§ Prompt:
Output the lines from the start of the records through the line containing "of the Tirana high school ministry.", inclusive, as a Markdown table with the columns "Row" and "Line". Number the rows, omit blank lines, and leave the pictures out of the answer.

┌────────

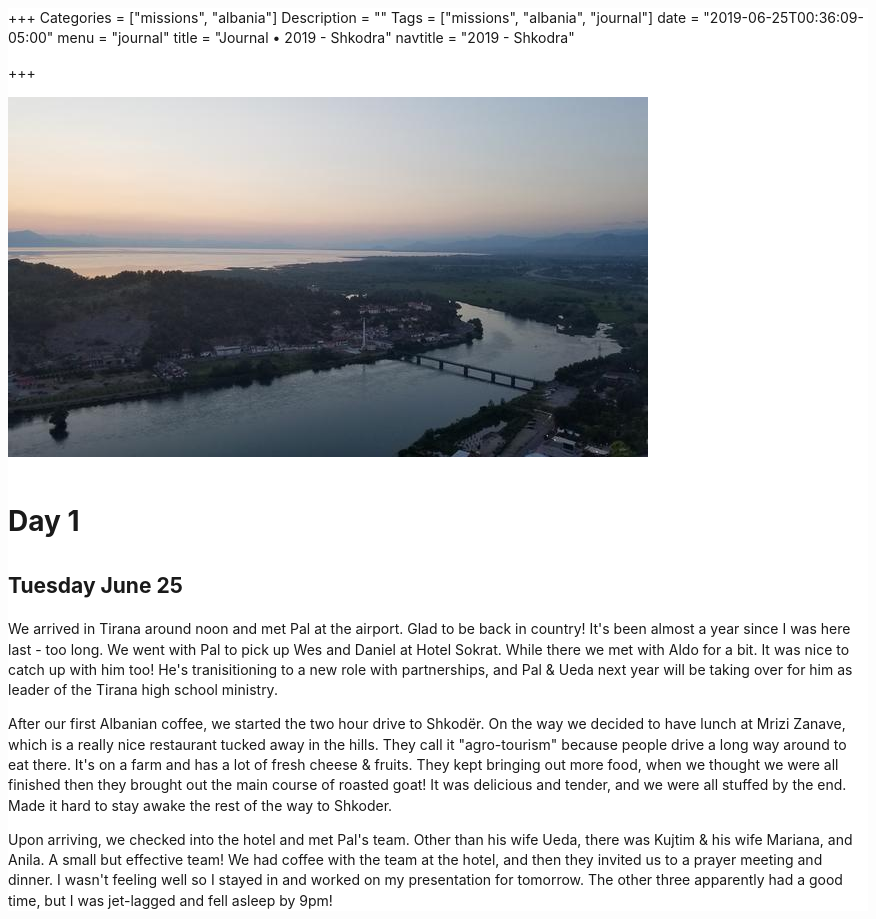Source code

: +++
Categories = ["missions", "albania"]
Description = ""
Tags = ["missions", "albania", "journal"]
date = "2019-06-25T00:36:09-05:00"
menu = "journal"
title = "Journal • 2019 - Shkodra"
navtitle = "2019 - Shkodra"

+++

![Pre-trip team photo](/.640x/images/albania/2019/06_shkodra_view.jpg)

# Day 1
<h2 id="June-25" class="hidden-xs">Tuesday June 25</h2>

We arrived in Tirana around noon and met Pal at the airport.  Glad to be back in
country!  It's been almost a year since I was here last - too long.  We went with
Pal to pick up Wes and Daniel at Hotel Sokrat.  While there we met with Aldo
for a bit.  It was nice to catch up with him too!  He's tranisitioning to a new
role with partnerships, and Pal & Ueda next year will be taking over for him as leader
of the Tirana high school ministry.

After our first Albanian coffee, we started the two hour drive to Shkodër.  On
the way we decided to have lunch at Mrizi Zanave, which is a really nice restaurant
tucked away in the hills.  They call it "agro-tourism" because people drive a long
way around to eat there.  It's on a farm and has a lot of fresh cheese & fruits.
They kept bringing out more food, when we thought we were all finished then they
brought out the main course of roasted goat!  It was delicious and tender, and
we were all stuffed by the end.  Made it hard to stay awake the rest of the way
to Shkoder.

Upon arriving, we checked into the hotel and met Pal's team.  Other than his wife
Ueda, there was Kujtim & his wife Mariana, and Anila.  A small but effective team!
We had coffee with the team at the hotel, and then they invited us to a prayer
meeting and dinner.  I wasn't feeling well so I stayed in and worked on my
presentation for tomorrow.  The other three apparently had a good time, but I was
jet-lagged and fell asleep by 9pm!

└────────

§ Exercise output:
| Row | Line |
|---|---|
| 1 | Source code |
| 2 | : +++ |
| 3 | Categories = ["missions", "albania"] |
| 4 | Description = "" |
| 5 | Tags = ["missions", "albania", "journal"] |
| 6 | date = "2019-06-25T00:36:09-05:00" |
| 7 | menu = "journal" |
| 8 | title = "Journal • 2019 - Shkodra" |
| 9 | navtitle = "2019 - Shkodra" |
| 10 | +++ |
| 11 | ![Pre-trip team photo](/.640x/images/albania/2019/06_shkodra_view.jpg) |
| 12 | # Day 1 |
| 13 | <h2 id="June-25" class="hidden-xs">Tuesday June 25</h2> |
| 14 | We arrived in Tirana around noon and met Pal at the airport.  Glad to be back in |
| 15 | country!  It's been almost a year since I was here last - too long.  We went with |
| 16 | Pal to pick up Wes and Daniel at Hotel Sokrat.  While there we met with Aldo |
| 17 | for a bit.  It was nice to catch up with him too!  He's tranisitioning to a new |
| 18 | role with partnerships, and Pal & Ueda next year will be taking over for him as leader |
| 19 | of the Tirana high school ministry. |